Assignment –
For this exercise, restate every line below word for word and drop the images.

Exercise material –
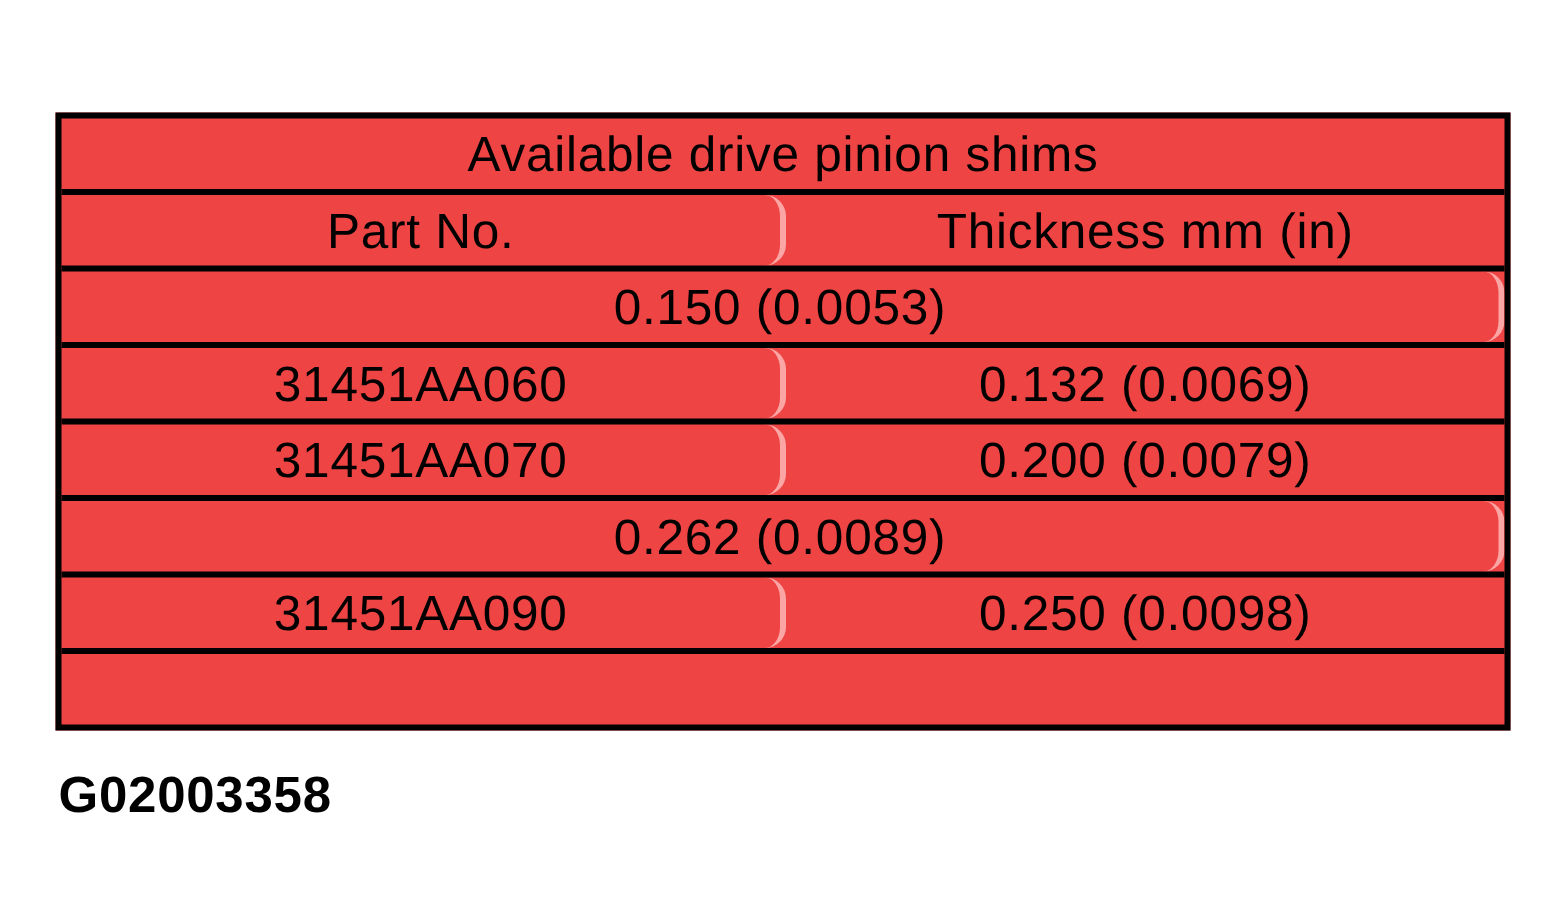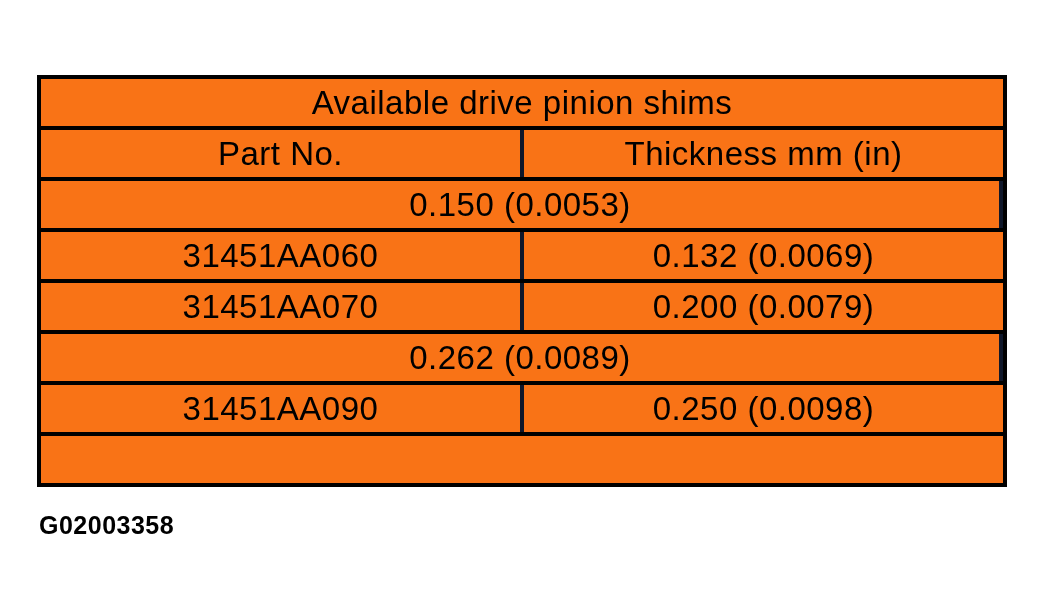--- a/index.html
+++ b/index.html
@@ -22,7 +22,7 @@
     width: 970px;
     border: 4px solid #000000;
     box-sizing: border-box;
-    background: #f97316;
+    background: #ef4444;
   }
   .row {
     display: flex;

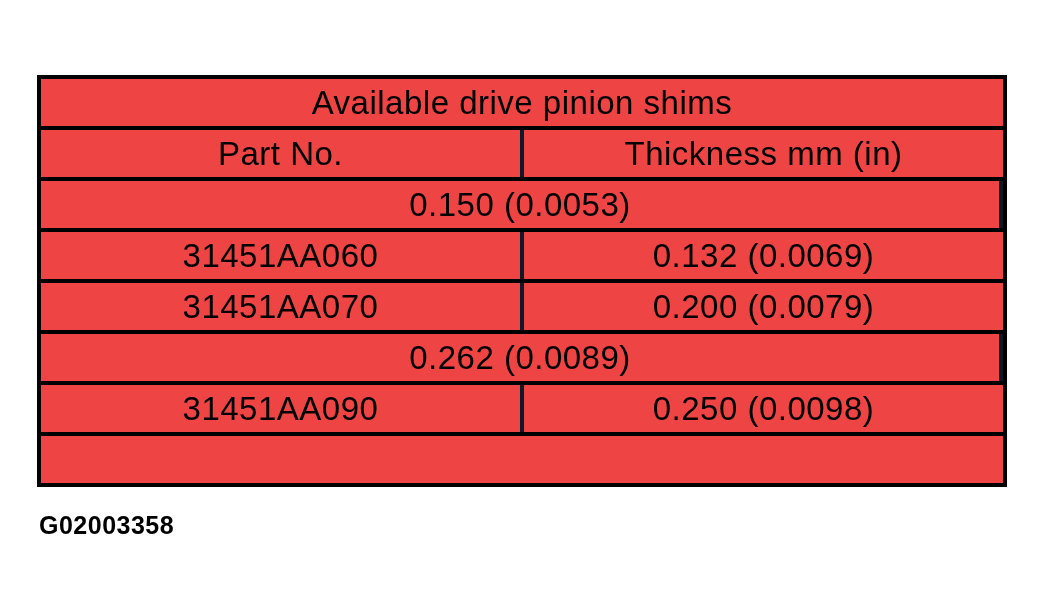--- a/index.html
+++ b/index.html
@@ -44,7 +44,8 @@
     overflow: hidden;
   }
   .row .cell:first-child:not(.span-all) {
-    border-right: 4px solid #0f172a;
+    border-right: 4px solid #fca5a5;
+    border-radius: 14px;
   }
   .span-all {
     flex: 1 1 100%;

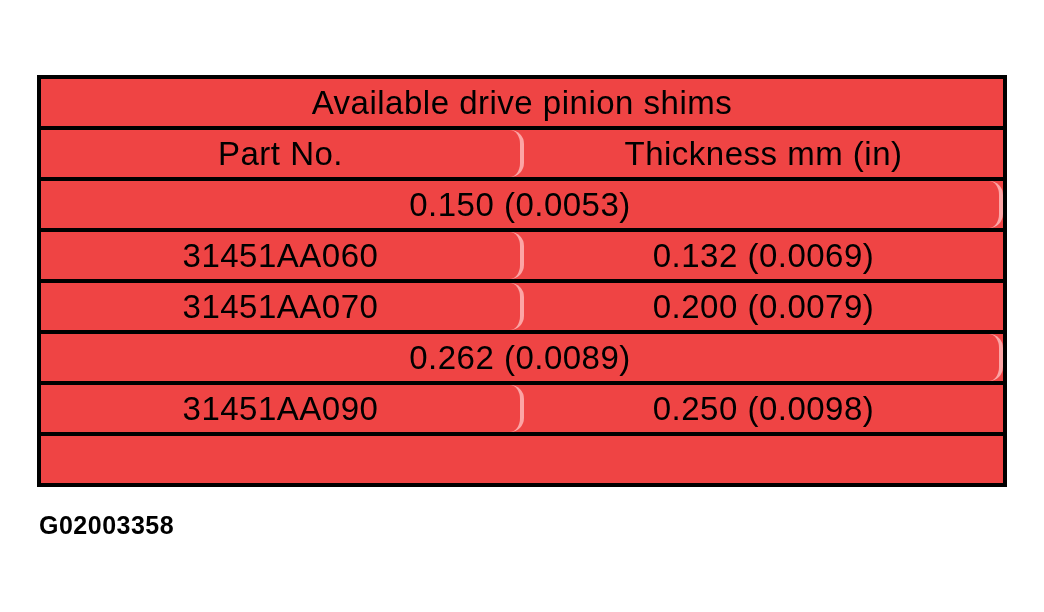--- a/index.html
+++ b/index.html
@@ -54,7 +54,7 @@
     position: absolute;
     left: 39px;
     top: 511px;
-    font-size: 25px;
+    font-size: 34px;
     font-weight: bold;
     letter-spacing: 0.5px;
   }

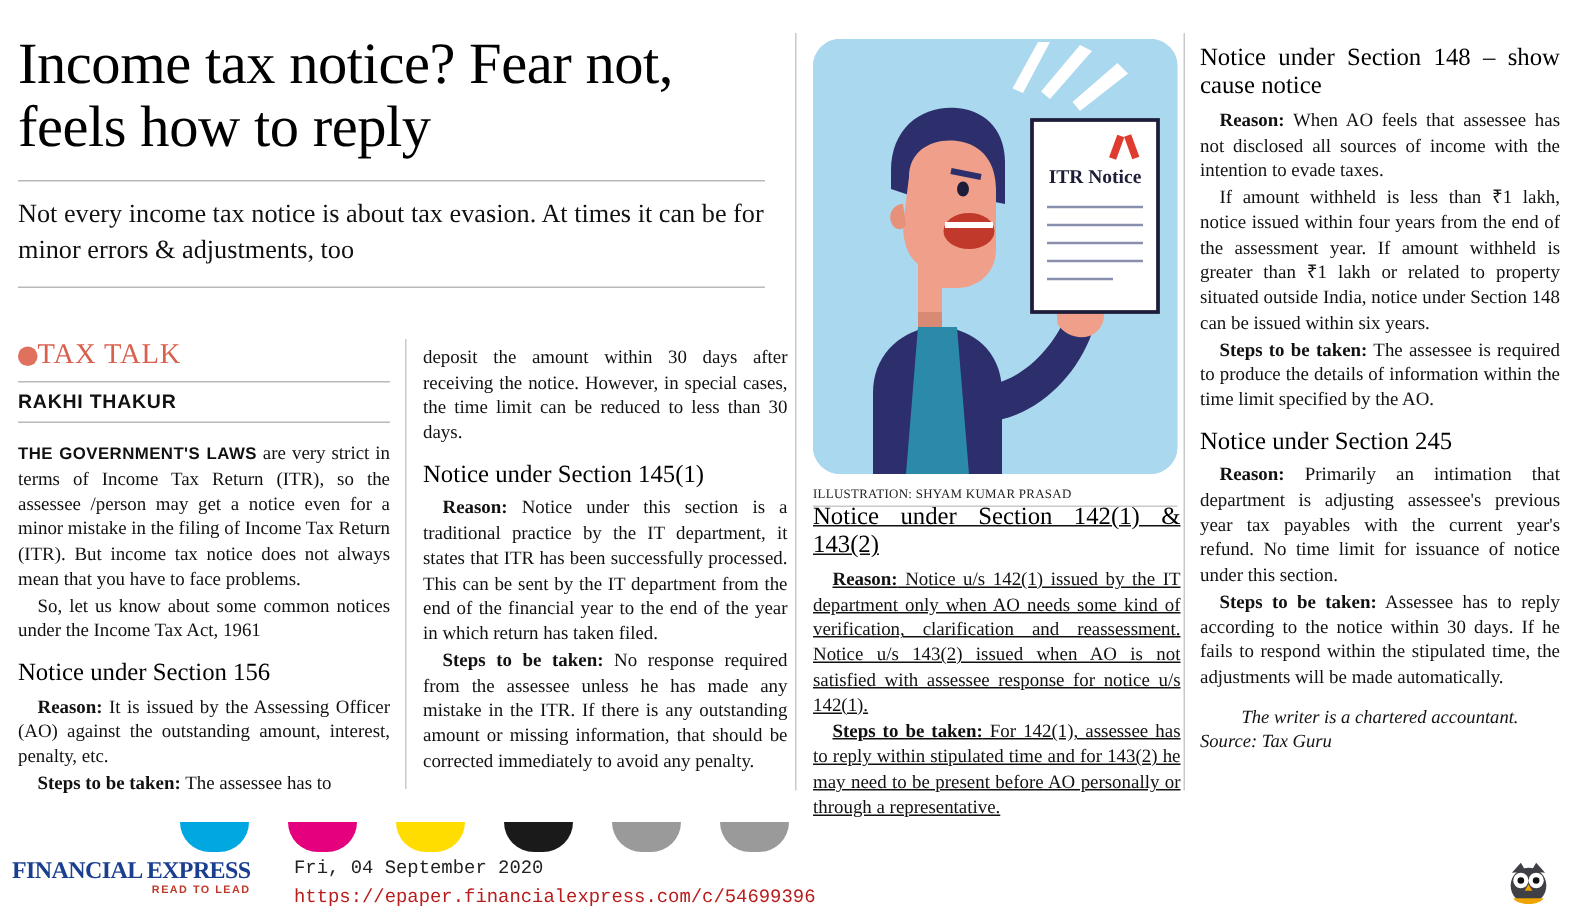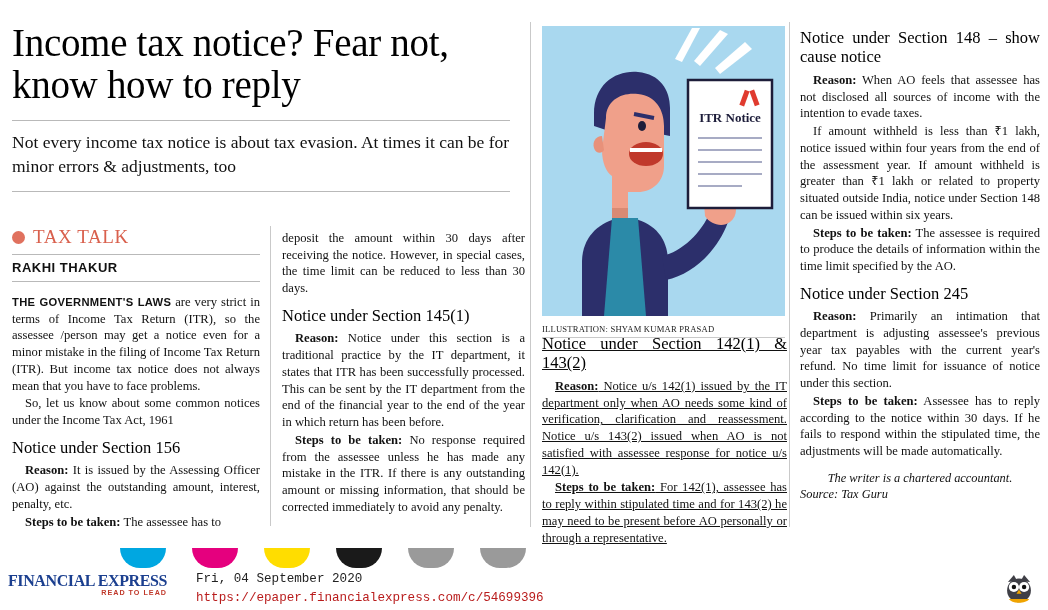--- a/index.html
+++ b/index.html
@@ -134,7 +134,7 @@
   <div class="article">
 
     <div class="headline-wrap">
-      <h1 class="headline">Income tax notice? Fear not, know how to reply</h1>
+      <h1 class="headline">Income tax notice? Fear not, feels how to reply</h1>
       <div class="hl-rule"></div>
       <div class="standfirst">Not every income tax notice is about tax evasion. At times it can be for minor errors &amp; adjustments, too</div>
       <div class="hl-rule2"></div>

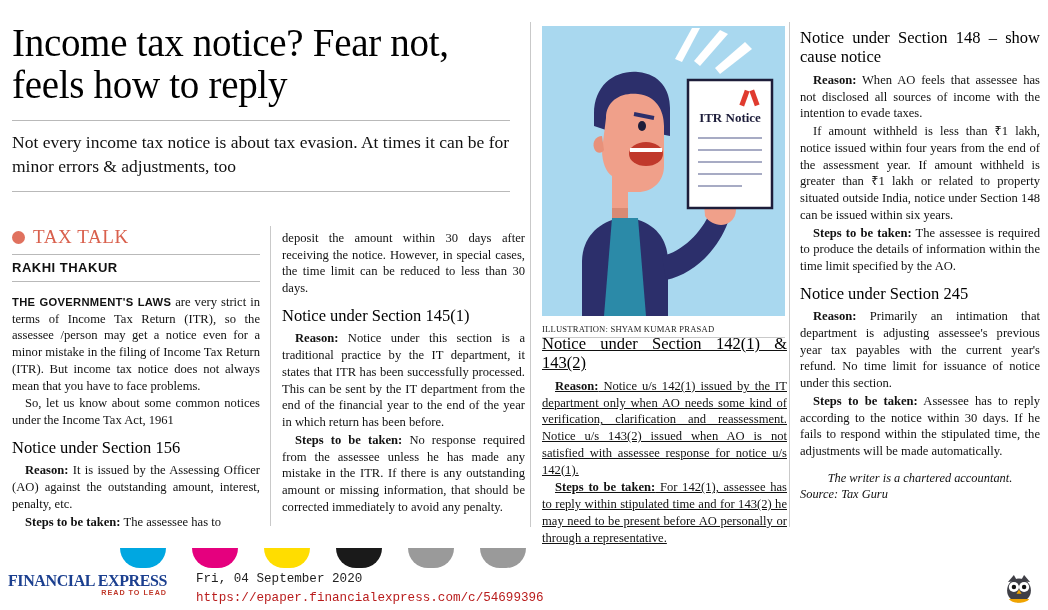--- a/index.html
+++ b/index.html
@@ -82,7 +82,7 @@
   
   .illo {
     position: absolute; left: 532px; top: 18px; width: 243px; height: 290px;
-    background: #a9d8ef; overflow: hidden;
+    background: #a9d8ef; overflow: hidden; border-radius: 18px;
   }
   .illo-caption {
     position: absolute; left: 532px; top: 316px; width: 243px;

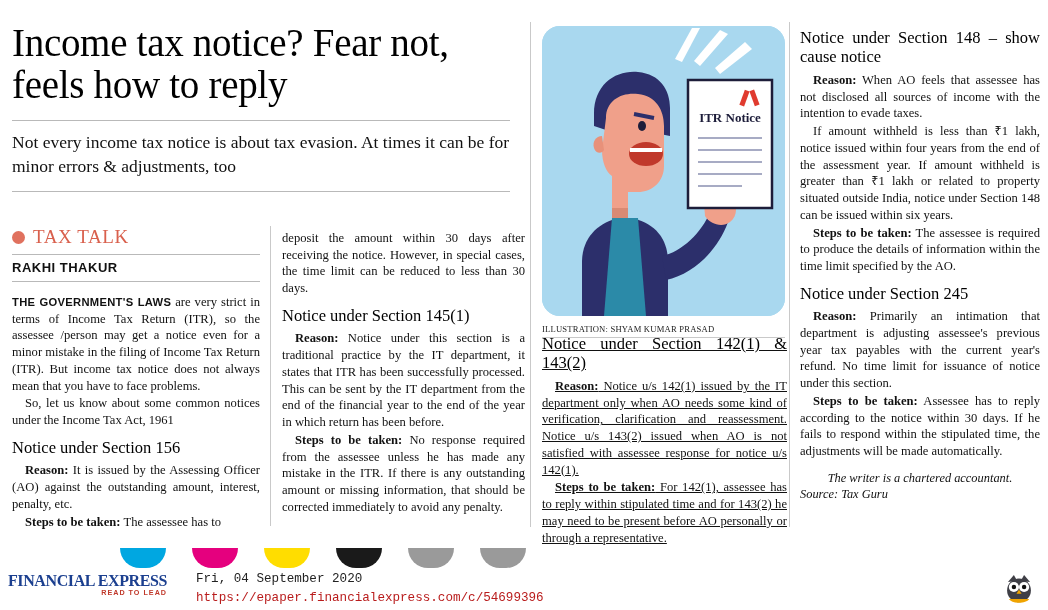--- a/index.html
+++ b/index.html
@@ -50,7 +50,7 @@
 
   
   .taxtalk { position: absolute; left: 2px; top: 218px; width: 248px; }
-  .taxtalk-row { display: flex; align-items: center; gap: 8px; }
+  .taxtalk-row { display: flex; align-items: center; }
   .dot { width: 13px; height: 13px; border-radius: 50%; background: #e0715e; display:inline-block; }
   .taxtalk-label {
     color: #d9604d; font-size: 19px; letter-spacing: 0.6px;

Final answer –
--- a/index.html
+++ b/index.html
@@ -22,7 +22,7 @@
     width: 970px;
     border: 4px solid #000000;
     box-sizing: border-box;
-    background: #f97316;
+    background: #ef4444;
   }
   .row {
     display: flex;

--- a/index.html
+++ b/index.html
@@ -44,7 +44,8 @@
     overflow: hidden;
   }
   .row .cell:first-child:not(.span-all) {
-    border-right: 4px solid #0f172a;
+    border-right: 4px solid #fca5a5;
+    border-radius: 14px;
   }
   .span-all {
     flex: 1 1 100%;

--- a/index.html
+++ b/index.html
@@ -54,7 +54,7 @@
     position: absolute;
     left: 39px;
     top: 511px;
-    font-size: 25px;
+    font-size: 34px;
     font-weight: bold;
     letter-spacing: 0.5px;
   }

--- a/index.html
+++ b/index.html
@@ -134,7 +134,7 @@
   <div class="article">
 
     <div class="headline-wrap">
-      <h1 class="headline">Income tax notice? Fear not, know how to reply</h1>
+      <h1 class="headline">Income tax notice? Fear not, feels how to reply</h1>
       <div class="hl-rule"></div>
       <div class="standfirst">Not every income tax notice is about tax evasion. At times it can be for minor errors &amp; adjustments, too</div>
       <div class="hl-rule2"></div>

--- a/index.html
+++ b/index.html
@@ -82,7 +82,7 @@
   
   .illo {
     position: absolute; left: 532px; top: 18px; width: 243px; height: 290px;
-    background: #a9d8ef; overflow: hidden;
+    background: #a9d8ef; overflow: hidden; border-radius: 18px;
   }
   .illo-caption {
     position: absolute; left: 532px; top: 316px; width: 243px;

--- a/index.html
+++ b/index.html
@@ -50,7 +50,7 @@
 
   
   .taxtalk { position: absolute; left: 2px; top: 218px; width: 248px; }
-  .taxtalk-row { display: flex; align-items: center; gap: 8px; }
+  .taxtalk-row { display: flex; align-items: center; }
   .dot { width: 13px; height: 13px; border-radius: 50%; background: #e0715e; display:inline-block; }
   .taxtalk-label {
     color: #d9604d; font-size: 19px; letter-spacing: 0.6px;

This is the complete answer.